Tyler Reddick has won five of the first nine races of the 2026 NASCAR Cup Series season, putting him in company that only Dale Earnhardt in 1987 has kept in the modern era.

And as the wins have piled up for the 23XI Racing driver, so too have the whispers, that something more than skill and strategy explains a run this historic. Dale Earnhardt Jr. has heard enough.

The suit, filed by 23XI and co-plaintiff Front Row Motorsports, resulted in a settlement earlier this year, and some fans have been connecting that outcome to the team’s extraordinary start to the season. Earnhardt was direct in his dismissal.

“There’s a lot of people that think that there’s some sort of conspiracy just because the guy won a lot of races,” Earnhardt said. “That’s not happening.

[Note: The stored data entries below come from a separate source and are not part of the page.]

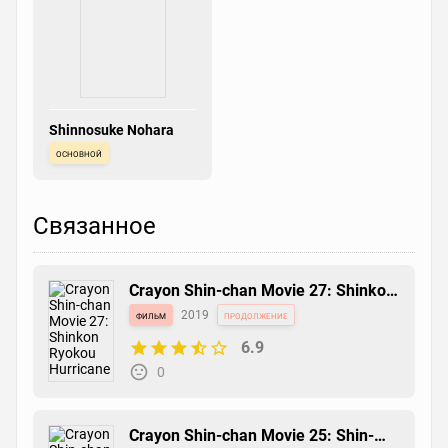
Shinnosuke Nohara
основной
Связанное
Crayon Shin-chan Movie 27: Shinkon
Ryokou Hurricane - Ushinawareta
фильм
2019
продолжение
Hiroshi
6.9
0
Crayon Shin-chan Movie 25: Shin-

There’s no way in hell.”

He went further, laying out the practical reality of what such a conspiracy would actually require to function. “There’s no way in hell that NASCAR would risk the integrity of the entire sport,” he said.

“There would be so many people that would be in on this. I’m talking about people that are just making a base salary. You think that guy gives a damn, and he’s the one keeping the secret? Some people out there really think so.”

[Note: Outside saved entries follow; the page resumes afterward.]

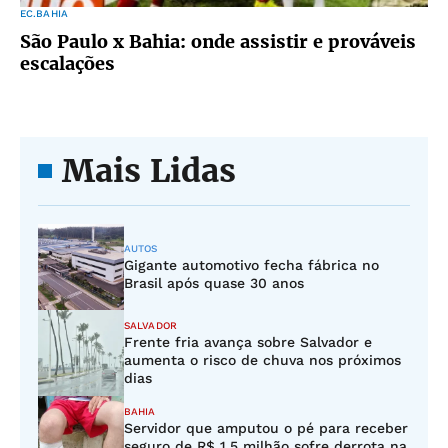
EC.BAHIA
São Paulo x Bahia: onde assistir e prováveis
escalações
Mais Lidas
AUTOS
Gigante automotivo fecha fábrica no
Brasil após quase 30 anos
SALVADOR
Frente fria avança sobre Salvador e
aumenta o risco de chuva nos próximos
dias
BAHIA
Servidor que amputou o pé para receber
seguro de R$ 1,5 milhão sofre derrota na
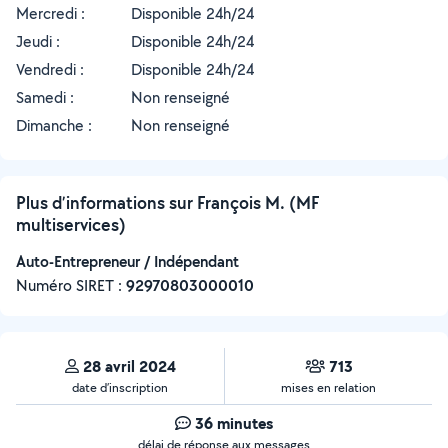
Mercredi :
Disponible 24h/24
Jeudi :
Disponible 24h/24
Vendredi :
Disponible 24h/24
Samedi :
Non renseigné
Dimanche :
Non renseigné
Plus d’informations sur François M. (MF
multiservices)
Auto-Entrepreneur / Indépendant
Numéro SIRET :
‍92970803000010
28 avril 2024
713
date d’inscription
mises en relation
36 minutes
délai de réponse aux messages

Earnhardt added, “They’re not going to races and dominating.

“They’re running top five, and when something goes down at the end, he’s the kind of guy that’s going to get up on the wheel and make something pretty impressive happen.”

That profile fits Reddick’s 2026 perfectly. He won the Daytona 500 after threading through a final-lap pileup and receiving a decisive push from teammate Riley Herbst past Chase Elliott. He followed it up at Atlanta by charging back from significant crash damage.

He swept aside the field at Austin to become the first driver in NASCAR history to win the opening three races of a season. At Darlington, he recovered from a battery failure that sent him to the back of the pack, turned off his cool suit to manage the power drain, and still won by six seconds.

And at Kansas, after a late caution triggered overtime, he surged past Kyle Larson on the final lap to claim his fifth win.